PROBLEM TO SOLVE: The line containing "СИСТЕМА ОХЛАЖДЕНИЯ-ЖАЛЮЗИ РАДИАТОРА" marks the end: restate word for word every line from the first line of the entries below through that one.

EXERCISE INPUT:
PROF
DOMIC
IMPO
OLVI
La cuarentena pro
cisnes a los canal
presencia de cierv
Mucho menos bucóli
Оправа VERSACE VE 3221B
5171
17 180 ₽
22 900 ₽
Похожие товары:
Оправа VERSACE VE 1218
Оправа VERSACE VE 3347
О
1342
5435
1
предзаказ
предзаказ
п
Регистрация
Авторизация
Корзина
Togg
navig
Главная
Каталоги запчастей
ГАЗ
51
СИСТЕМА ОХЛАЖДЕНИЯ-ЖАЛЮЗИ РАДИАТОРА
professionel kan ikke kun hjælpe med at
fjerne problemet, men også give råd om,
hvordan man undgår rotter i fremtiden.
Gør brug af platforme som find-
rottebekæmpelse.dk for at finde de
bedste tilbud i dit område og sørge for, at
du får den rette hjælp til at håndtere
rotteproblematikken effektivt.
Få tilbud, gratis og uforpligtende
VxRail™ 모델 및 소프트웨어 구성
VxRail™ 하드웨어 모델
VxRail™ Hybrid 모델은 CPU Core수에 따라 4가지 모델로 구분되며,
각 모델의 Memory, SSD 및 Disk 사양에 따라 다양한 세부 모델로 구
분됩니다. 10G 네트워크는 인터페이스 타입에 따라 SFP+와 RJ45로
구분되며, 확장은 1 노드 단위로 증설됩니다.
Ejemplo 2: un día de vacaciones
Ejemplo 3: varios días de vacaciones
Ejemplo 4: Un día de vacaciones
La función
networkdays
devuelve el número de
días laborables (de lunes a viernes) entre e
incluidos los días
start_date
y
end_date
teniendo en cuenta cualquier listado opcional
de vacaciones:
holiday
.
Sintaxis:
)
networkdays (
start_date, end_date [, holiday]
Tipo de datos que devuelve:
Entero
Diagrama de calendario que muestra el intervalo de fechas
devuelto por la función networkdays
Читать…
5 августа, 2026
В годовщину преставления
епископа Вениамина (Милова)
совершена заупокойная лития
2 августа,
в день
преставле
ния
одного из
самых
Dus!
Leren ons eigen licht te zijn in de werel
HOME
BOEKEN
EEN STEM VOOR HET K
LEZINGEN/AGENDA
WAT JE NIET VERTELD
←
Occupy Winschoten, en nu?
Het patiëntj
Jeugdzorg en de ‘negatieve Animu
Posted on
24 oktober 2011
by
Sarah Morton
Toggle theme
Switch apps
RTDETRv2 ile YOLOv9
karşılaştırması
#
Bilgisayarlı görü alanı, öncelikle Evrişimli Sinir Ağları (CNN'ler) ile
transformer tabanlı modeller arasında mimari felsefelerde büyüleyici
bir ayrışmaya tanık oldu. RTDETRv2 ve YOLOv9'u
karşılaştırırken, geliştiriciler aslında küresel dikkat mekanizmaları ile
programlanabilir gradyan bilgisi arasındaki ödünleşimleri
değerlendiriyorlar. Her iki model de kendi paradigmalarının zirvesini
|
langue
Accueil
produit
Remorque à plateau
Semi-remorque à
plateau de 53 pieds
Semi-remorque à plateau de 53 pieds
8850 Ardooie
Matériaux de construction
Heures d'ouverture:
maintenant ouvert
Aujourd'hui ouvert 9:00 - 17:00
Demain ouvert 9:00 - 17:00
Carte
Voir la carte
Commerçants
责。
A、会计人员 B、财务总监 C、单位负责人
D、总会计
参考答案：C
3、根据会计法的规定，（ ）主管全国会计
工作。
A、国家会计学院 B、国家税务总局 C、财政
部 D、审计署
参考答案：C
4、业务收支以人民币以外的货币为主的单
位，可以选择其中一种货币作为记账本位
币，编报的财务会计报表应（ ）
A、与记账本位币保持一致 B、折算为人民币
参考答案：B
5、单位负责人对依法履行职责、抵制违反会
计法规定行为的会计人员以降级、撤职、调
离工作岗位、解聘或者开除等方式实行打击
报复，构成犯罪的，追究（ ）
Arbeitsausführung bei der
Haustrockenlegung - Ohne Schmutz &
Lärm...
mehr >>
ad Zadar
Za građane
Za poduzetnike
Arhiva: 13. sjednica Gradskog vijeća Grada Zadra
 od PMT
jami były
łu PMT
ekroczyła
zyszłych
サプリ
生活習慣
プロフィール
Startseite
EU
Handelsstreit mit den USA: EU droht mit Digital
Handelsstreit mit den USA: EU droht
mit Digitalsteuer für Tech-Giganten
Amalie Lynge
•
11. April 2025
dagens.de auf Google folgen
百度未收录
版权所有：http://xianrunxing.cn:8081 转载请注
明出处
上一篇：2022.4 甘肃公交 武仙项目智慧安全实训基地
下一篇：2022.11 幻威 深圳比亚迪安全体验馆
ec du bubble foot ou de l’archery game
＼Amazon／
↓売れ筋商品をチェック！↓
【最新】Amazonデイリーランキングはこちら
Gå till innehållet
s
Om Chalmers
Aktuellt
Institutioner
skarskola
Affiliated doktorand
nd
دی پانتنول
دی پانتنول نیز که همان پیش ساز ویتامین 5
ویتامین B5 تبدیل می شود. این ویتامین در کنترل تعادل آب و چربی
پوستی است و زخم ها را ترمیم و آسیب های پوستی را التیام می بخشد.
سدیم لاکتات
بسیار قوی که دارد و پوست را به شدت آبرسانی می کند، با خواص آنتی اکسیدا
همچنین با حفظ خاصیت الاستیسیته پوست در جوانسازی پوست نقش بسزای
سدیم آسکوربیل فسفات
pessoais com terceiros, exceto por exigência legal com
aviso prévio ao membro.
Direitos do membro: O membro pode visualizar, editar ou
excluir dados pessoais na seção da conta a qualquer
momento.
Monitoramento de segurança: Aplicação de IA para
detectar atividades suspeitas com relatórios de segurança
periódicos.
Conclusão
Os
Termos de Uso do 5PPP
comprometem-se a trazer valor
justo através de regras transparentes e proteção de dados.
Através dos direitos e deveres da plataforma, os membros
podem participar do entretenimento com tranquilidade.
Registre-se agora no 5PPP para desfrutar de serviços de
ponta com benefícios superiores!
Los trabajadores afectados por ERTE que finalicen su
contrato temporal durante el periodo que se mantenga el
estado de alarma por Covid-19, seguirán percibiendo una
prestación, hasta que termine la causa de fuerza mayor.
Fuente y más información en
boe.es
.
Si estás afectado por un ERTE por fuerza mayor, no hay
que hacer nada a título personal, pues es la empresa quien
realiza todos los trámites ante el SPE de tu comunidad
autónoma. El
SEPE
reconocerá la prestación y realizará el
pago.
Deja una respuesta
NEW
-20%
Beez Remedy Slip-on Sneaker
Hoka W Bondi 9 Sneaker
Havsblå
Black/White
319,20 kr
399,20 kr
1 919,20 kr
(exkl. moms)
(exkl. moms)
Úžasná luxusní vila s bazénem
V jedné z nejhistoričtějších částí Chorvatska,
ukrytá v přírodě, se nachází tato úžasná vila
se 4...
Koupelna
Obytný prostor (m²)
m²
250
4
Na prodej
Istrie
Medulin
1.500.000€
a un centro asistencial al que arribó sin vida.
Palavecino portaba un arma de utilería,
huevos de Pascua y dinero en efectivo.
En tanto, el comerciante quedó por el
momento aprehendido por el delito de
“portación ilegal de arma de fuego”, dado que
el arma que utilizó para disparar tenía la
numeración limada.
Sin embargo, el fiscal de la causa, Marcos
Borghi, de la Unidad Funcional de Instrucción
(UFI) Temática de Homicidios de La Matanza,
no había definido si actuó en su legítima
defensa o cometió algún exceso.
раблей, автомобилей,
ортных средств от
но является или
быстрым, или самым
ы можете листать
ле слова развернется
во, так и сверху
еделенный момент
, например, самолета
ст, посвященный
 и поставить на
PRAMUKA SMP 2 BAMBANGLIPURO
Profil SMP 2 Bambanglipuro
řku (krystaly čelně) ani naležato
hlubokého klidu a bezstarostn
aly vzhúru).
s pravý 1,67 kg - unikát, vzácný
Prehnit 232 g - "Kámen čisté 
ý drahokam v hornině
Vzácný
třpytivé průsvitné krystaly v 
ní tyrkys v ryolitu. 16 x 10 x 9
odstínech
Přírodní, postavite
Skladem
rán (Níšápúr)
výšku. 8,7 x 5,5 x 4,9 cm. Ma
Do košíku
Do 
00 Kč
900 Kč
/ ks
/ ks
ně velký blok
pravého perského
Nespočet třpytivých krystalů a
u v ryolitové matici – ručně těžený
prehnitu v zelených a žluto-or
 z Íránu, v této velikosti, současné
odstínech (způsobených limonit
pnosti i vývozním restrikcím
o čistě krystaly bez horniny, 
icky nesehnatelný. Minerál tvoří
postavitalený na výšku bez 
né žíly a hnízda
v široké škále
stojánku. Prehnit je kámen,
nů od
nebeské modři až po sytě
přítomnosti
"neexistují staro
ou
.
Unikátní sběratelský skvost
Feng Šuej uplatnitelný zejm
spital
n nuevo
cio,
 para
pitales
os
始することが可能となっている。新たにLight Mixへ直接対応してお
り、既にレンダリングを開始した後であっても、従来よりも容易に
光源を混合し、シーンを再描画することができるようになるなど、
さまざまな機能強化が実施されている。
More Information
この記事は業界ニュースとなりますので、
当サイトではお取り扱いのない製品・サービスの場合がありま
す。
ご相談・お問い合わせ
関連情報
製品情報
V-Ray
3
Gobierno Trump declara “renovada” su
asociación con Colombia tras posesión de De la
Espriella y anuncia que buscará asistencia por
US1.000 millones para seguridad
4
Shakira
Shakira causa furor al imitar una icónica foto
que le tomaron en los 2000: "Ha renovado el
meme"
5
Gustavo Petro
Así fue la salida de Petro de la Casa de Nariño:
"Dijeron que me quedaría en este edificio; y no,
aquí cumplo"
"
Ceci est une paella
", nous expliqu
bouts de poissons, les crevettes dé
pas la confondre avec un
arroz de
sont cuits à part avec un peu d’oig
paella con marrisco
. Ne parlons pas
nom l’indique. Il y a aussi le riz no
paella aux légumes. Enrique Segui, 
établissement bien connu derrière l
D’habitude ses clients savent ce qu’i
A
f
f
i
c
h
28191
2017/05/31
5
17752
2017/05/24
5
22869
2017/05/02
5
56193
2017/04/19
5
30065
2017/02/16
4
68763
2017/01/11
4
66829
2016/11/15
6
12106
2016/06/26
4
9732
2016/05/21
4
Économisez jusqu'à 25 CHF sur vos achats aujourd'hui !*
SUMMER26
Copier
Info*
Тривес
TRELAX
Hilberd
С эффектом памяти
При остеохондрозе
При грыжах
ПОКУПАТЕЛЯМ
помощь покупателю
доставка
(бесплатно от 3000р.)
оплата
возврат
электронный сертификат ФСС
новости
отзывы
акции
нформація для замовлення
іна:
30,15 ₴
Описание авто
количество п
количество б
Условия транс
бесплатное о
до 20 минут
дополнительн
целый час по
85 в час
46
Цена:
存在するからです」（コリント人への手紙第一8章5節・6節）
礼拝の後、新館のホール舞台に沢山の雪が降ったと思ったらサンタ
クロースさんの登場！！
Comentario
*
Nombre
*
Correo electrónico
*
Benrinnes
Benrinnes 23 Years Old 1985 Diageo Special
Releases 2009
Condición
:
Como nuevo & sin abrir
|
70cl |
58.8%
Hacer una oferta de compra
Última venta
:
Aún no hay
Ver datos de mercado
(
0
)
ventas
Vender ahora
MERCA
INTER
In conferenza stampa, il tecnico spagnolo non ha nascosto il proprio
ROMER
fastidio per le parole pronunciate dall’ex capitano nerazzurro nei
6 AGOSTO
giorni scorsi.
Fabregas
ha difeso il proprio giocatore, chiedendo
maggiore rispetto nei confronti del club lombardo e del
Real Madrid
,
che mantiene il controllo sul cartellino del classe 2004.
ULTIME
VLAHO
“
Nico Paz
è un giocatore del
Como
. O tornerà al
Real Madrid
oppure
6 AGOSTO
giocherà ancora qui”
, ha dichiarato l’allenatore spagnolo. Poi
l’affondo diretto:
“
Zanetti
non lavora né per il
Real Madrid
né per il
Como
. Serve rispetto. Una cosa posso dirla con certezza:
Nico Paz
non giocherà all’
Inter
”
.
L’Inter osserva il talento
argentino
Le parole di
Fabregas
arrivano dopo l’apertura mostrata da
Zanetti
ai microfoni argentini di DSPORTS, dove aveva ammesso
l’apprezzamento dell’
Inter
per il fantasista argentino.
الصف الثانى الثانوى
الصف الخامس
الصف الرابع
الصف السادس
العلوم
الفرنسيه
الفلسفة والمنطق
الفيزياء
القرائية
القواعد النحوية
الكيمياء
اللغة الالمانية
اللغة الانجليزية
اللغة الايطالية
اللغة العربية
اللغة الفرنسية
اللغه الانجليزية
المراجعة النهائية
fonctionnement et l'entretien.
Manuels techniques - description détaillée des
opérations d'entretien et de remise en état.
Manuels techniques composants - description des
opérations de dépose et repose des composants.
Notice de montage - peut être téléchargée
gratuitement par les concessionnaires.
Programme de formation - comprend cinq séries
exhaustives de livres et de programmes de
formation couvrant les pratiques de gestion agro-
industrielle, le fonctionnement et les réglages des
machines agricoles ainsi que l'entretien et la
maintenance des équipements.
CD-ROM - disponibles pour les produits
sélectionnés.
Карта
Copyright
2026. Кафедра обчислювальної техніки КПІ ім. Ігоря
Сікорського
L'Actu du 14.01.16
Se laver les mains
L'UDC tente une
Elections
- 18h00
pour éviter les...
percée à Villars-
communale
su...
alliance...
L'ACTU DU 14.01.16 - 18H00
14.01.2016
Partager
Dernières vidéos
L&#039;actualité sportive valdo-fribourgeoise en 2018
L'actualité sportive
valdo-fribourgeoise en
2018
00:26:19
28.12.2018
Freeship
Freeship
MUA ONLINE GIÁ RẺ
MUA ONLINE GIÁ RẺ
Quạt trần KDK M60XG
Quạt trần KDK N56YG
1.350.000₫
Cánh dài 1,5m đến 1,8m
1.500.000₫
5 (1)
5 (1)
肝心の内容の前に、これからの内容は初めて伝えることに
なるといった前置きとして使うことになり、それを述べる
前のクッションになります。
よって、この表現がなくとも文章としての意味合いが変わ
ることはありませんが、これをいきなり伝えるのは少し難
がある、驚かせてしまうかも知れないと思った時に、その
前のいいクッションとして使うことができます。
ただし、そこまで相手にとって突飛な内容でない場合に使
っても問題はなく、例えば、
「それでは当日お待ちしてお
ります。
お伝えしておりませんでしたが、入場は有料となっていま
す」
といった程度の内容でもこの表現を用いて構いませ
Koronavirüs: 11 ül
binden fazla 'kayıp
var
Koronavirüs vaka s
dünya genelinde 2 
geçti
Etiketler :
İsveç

EXERCISE RESULT:
PROF
DOMIC
IMPO
OLVI
La cuarentena pro
cisnes a los canal
presencia de cierv
Mucho menos bucóli
Оправа VERSACE VE 3221B
5171
17 180 ₽
22 900 ₽
Похожие товары:
Оправа VERSACE VE 1218
Оправа VERSACE VE 3347
О
1342
5435
1
предзаказ
предзаказ
п
Регистрация
Авторизация
Корзина
Togg
navig
Главная
Каталоги запчастей
ГАЗ
51
СИСТЕМА ОХЛАЖДЕНИЯ-ЖАЛЮЗИ РАДИАТОРА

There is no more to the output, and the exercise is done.